Zu diesem Thema führte ich ein Interview mit Anja Reimers, Projekt Managerin Digital aus Hamburg (XING-Kontakt). Sie hat bereits für mehrere Unternehmen bzw. bei Agenturen aus Hamburg im Bereich „Social Media“ mitgewirkt und kennt die Schwierigkeiten im alltäglichen Umgang mit den sozialen Netzwerken, die individuelle Lösungen und Konzepte im digitalen Bereich erfordern.


Frage: Wie wichtig ist es heutzutage für ein modernes Unternehmen, auf den sozialen Kanälen wie Facebook oder Instagram präsent und aktiv zu sein?

Anja Reimers: Je nach Zielgruppe kann die Nutzung von sozialen Media essential sein.
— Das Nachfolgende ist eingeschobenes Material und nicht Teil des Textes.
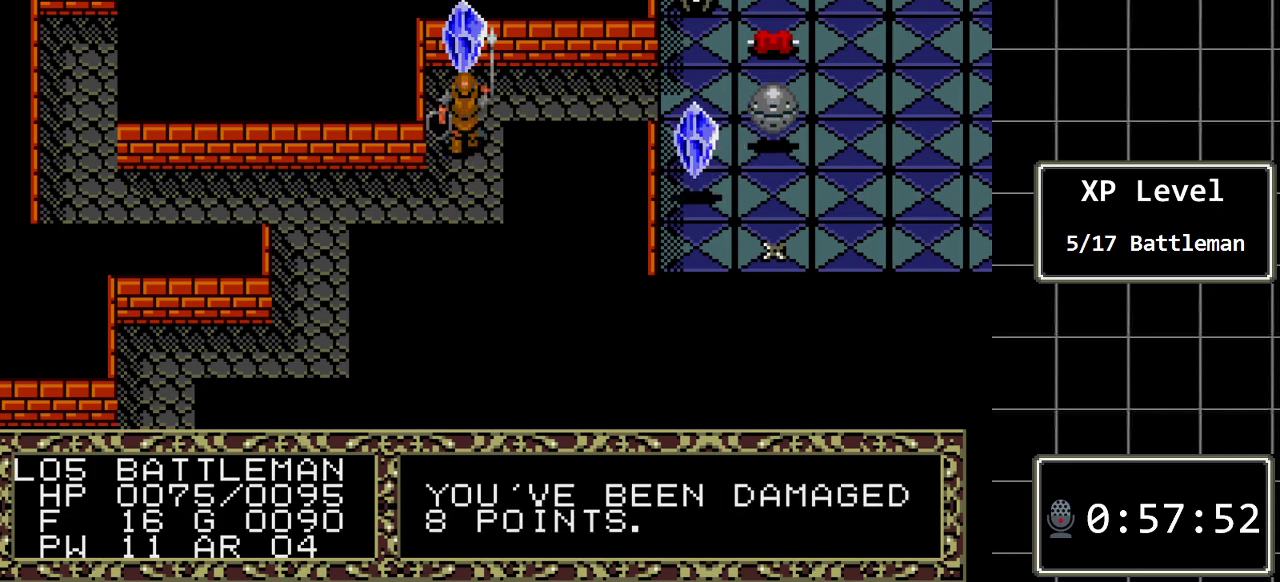
Gameplay with a controller (Xbox layout); each line is a JSON object with the inputs held at the frame after it. "events" lists button and stick changes between this image and that frame as [ms after this image, input, new state], when the widget could be followed in between. Not read: L1 L2 L3 R1 R2 R3.
{"buttons": [], "events": [[217, "DPAD_UP", "down"], [467, "DPAD_UP", "up"]]}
Ist die Anspruchsgruppe des Unternehmens über soziale Media erreichbar? Meistens schon. Dann ist es nur die Frage, auf welcher Plattform genau. Facebook, Twitter, Instagram, Snapchat oder vielleicht sogar Xing und LinkedIn. Es gibt viele Optionen, wo sich potentielle Kunden aufhalten können. Dies herauszufinden ist ein wichtiger Teil der Strategie, die definitiv jedes Unternehmen vorher festlegen muss.
Wenn das Unternehmen weiß, über welche Plattform sie ihre potentiellen Kunden erreichen können, gibt es viele Möglichkeiten, dies zu nutzen. Unternehmen sollten sich nur von dem Gedanken verabschieden, dass Facebook der Mittelpunkt aller Aktivitäten ist. Facebook kann es sein, muss es aber nicht. Die jeweilige Zielgruppe entscheidet.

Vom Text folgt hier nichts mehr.